BLVR: Not that you can catch the lyrics yourself, but Molam are generally raunchy songs, are they not? The one concert performance I caught on TV in Roi Et featured lots of hip-thrusting and bared belly buttons, which was weird for such a modest people as the Thai.

AB: They can be. Especially today, the new style is completely raunchy. It was more suggestive back then. Modern Lam Sing, the fast Molam style, covers a wide variety of topics. It’s storytelling and social commentary, running the gamut from lost love and falling in love to very bitter attacks against a neighbor for sleeping with their wife, or crying in your beer and shooting up the place. A lot of the Molam and Luk Thung stars of the past had really crazy high-profile lives and would get shot and killed on stage. There’s some really interesting stuff in the history of Luk Thung and Molam artists, even the Khmer Surin stuff. Darkie, the king of Khmer Surin music in the ’90s, was supposedly gunned down in Bangkok, or else died of a drug overdose—no one seems to have the same story.

BLVR: You mentioned in the liner notes to Radio Phnom Penh about how the Cambodians go back to their old music and re-record instruments and “remix” it, obliterating the old versions from the public record, and ultimately from the public consciousness.

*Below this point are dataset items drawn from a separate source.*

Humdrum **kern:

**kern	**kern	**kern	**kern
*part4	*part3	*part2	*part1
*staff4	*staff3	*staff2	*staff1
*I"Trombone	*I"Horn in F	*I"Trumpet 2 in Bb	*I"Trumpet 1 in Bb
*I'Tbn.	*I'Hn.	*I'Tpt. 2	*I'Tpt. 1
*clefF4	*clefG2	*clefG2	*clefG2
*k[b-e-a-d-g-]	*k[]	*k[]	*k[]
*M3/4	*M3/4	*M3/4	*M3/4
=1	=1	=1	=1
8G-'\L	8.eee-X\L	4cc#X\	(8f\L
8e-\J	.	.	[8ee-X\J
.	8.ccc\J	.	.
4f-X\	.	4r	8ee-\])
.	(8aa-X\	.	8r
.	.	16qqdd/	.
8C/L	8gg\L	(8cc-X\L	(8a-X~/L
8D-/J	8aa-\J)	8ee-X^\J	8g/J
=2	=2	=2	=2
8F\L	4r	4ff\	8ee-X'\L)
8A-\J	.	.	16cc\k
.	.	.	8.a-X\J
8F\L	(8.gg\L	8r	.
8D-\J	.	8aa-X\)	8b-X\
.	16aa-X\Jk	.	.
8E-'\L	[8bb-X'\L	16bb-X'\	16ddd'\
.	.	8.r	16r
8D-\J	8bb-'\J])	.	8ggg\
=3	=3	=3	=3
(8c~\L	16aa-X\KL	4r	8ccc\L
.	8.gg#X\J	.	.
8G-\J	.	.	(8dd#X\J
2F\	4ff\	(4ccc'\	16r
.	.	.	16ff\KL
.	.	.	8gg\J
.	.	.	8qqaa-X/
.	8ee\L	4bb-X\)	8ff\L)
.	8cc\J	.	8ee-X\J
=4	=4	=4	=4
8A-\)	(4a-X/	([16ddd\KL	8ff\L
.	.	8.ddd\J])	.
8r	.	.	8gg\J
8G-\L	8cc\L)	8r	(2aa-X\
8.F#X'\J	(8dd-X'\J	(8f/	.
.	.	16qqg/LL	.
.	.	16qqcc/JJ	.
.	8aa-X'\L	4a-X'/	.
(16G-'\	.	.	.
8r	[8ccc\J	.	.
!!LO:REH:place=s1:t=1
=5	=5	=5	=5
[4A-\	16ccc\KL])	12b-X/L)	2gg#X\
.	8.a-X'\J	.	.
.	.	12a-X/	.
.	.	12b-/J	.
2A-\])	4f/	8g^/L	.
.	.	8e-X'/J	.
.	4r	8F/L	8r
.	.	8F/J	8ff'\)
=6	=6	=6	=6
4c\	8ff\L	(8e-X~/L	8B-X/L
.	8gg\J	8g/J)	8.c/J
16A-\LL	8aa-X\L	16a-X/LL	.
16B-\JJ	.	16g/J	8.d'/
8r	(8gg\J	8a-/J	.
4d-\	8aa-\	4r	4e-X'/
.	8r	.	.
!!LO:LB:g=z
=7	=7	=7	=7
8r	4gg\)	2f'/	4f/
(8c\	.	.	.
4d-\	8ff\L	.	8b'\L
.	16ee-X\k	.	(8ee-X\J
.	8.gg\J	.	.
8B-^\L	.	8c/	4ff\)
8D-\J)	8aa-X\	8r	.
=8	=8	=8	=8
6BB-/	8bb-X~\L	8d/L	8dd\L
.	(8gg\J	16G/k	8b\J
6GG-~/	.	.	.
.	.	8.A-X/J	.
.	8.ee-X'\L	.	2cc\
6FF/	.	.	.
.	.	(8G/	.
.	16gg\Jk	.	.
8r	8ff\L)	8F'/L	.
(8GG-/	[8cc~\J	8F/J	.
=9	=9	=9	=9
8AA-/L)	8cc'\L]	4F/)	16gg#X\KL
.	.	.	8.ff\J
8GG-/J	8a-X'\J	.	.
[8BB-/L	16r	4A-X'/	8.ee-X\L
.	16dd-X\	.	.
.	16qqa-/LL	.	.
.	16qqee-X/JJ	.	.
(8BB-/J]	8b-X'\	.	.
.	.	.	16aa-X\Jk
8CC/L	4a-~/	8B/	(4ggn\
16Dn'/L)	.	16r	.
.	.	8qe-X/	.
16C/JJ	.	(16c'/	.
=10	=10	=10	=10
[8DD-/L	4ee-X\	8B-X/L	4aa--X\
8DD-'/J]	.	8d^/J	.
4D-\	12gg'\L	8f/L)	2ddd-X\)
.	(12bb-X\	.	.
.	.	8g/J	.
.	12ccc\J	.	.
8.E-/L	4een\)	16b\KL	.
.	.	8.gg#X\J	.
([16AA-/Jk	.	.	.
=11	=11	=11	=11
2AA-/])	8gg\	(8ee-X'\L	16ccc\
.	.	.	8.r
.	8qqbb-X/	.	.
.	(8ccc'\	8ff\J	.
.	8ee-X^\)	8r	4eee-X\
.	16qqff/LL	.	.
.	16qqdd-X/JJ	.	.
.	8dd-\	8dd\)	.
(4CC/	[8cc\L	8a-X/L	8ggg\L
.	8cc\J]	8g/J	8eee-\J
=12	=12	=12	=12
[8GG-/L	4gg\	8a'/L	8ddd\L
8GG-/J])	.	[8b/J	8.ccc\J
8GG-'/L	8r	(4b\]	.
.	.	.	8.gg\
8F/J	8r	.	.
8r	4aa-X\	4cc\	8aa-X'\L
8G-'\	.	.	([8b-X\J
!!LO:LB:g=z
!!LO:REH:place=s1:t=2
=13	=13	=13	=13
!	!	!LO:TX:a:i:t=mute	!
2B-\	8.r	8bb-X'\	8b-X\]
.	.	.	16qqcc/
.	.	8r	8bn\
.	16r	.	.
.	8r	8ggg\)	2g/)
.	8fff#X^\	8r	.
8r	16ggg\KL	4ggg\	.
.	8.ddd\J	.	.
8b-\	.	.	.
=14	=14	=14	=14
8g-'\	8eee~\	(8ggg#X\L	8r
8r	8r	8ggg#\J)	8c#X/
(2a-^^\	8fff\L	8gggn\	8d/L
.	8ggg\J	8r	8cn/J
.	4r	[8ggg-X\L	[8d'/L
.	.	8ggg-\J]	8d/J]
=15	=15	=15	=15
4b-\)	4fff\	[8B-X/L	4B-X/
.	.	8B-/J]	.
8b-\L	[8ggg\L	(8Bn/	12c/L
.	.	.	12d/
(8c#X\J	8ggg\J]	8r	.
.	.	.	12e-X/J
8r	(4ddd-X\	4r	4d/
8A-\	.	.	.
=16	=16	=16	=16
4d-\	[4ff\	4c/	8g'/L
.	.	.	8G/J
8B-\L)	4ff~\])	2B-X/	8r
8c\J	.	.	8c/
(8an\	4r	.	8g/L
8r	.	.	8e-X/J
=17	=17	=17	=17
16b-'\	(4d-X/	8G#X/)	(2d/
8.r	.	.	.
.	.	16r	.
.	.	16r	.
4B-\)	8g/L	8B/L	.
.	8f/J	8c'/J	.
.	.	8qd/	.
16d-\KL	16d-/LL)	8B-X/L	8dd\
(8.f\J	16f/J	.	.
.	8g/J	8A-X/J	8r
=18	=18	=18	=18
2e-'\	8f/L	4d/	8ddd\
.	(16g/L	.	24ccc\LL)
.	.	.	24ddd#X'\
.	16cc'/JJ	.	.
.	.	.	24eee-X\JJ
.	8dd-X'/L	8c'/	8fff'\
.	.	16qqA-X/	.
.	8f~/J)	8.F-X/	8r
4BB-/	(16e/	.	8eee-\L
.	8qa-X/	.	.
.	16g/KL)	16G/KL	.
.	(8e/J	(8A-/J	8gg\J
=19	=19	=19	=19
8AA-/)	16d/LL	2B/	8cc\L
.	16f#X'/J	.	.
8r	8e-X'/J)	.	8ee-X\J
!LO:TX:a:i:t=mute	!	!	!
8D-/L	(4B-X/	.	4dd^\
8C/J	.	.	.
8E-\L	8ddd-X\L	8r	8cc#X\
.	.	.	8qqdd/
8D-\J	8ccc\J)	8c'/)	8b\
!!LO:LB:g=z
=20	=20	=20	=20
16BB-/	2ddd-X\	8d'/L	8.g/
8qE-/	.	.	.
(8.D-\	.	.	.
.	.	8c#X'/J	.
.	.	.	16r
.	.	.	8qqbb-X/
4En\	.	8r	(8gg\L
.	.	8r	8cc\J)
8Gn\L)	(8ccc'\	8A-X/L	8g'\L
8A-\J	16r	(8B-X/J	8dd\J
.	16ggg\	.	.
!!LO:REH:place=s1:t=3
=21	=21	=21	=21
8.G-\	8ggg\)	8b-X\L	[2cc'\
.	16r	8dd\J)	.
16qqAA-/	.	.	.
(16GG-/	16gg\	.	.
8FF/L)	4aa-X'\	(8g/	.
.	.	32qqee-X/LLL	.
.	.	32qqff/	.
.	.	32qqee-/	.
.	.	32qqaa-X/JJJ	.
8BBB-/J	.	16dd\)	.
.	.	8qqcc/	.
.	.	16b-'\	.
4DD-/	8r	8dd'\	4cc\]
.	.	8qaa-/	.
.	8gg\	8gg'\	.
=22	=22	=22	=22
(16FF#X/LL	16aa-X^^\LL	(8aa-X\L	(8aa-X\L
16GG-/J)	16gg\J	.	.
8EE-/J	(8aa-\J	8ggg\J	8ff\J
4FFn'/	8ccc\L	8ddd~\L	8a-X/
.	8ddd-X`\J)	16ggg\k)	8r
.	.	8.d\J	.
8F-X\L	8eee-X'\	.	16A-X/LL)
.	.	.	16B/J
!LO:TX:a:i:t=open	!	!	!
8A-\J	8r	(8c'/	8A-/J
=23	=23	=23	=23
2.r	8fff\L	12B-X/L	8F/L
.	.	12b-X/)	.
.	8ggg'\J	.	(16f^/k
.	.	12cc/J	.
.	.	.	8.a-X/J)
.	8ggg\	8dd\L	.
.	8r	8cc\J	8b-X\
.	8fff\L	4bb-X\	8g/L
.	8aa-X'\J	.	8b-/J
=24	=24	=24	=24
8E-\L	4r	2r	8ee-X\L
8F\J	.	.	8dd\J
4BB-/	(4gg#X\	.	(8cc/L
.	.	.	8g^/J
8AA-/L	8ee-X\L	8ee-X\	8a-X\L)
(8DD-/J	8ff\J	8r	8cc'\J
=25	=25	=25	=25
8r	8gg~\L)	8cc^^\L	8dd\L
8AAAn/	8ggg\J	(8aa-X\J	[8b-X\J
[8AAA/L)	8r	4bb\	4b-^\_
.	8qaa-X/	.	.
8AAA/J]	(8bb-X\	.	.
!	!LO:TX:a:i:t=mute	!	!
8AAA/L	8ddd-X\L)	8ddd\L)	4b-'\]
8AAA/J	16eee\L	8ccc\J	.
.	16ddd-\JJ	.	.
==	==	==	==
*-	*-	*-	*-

AB: It’s not unusual for them to want to spruce up the old recordings to attract the younger culture to maintain and preserve their musical legacy. There is a conscious effort by a select few, operating out of the States in Long Beach and Oakland, that are into preserving their old music. What’s curious to me is why they want to take the originals off the shelf and think no one will know the difference. They’re spruced up with new drum tracks, with modern MIDI keyboard that sounds horrible, like a fine shit mist hovering atop the music—and you can still hear the original vocals happening in the background. That’s taken over the market. If you want to buy oldies, that’s what you’re going to find. In our culture, that would not be acceptable: you can get the new remixed Rubber Soul, but you can’t find the original?

BLVR: Do you think their view of the past and their not holding on to it is a facet of Buddhism?

AB: It probably has something to do with it. It’s a different mental approach to their lifestyle. There’s a thing about “new is everything.” Old is unwanted. You don’t find Thais going to the thrift store. They want new clothes. They want the newest cell phone. There’s a status system even crazier than here. America went through that years ago. It’s all about out with the old, especially with music: “Let’s hear something new.”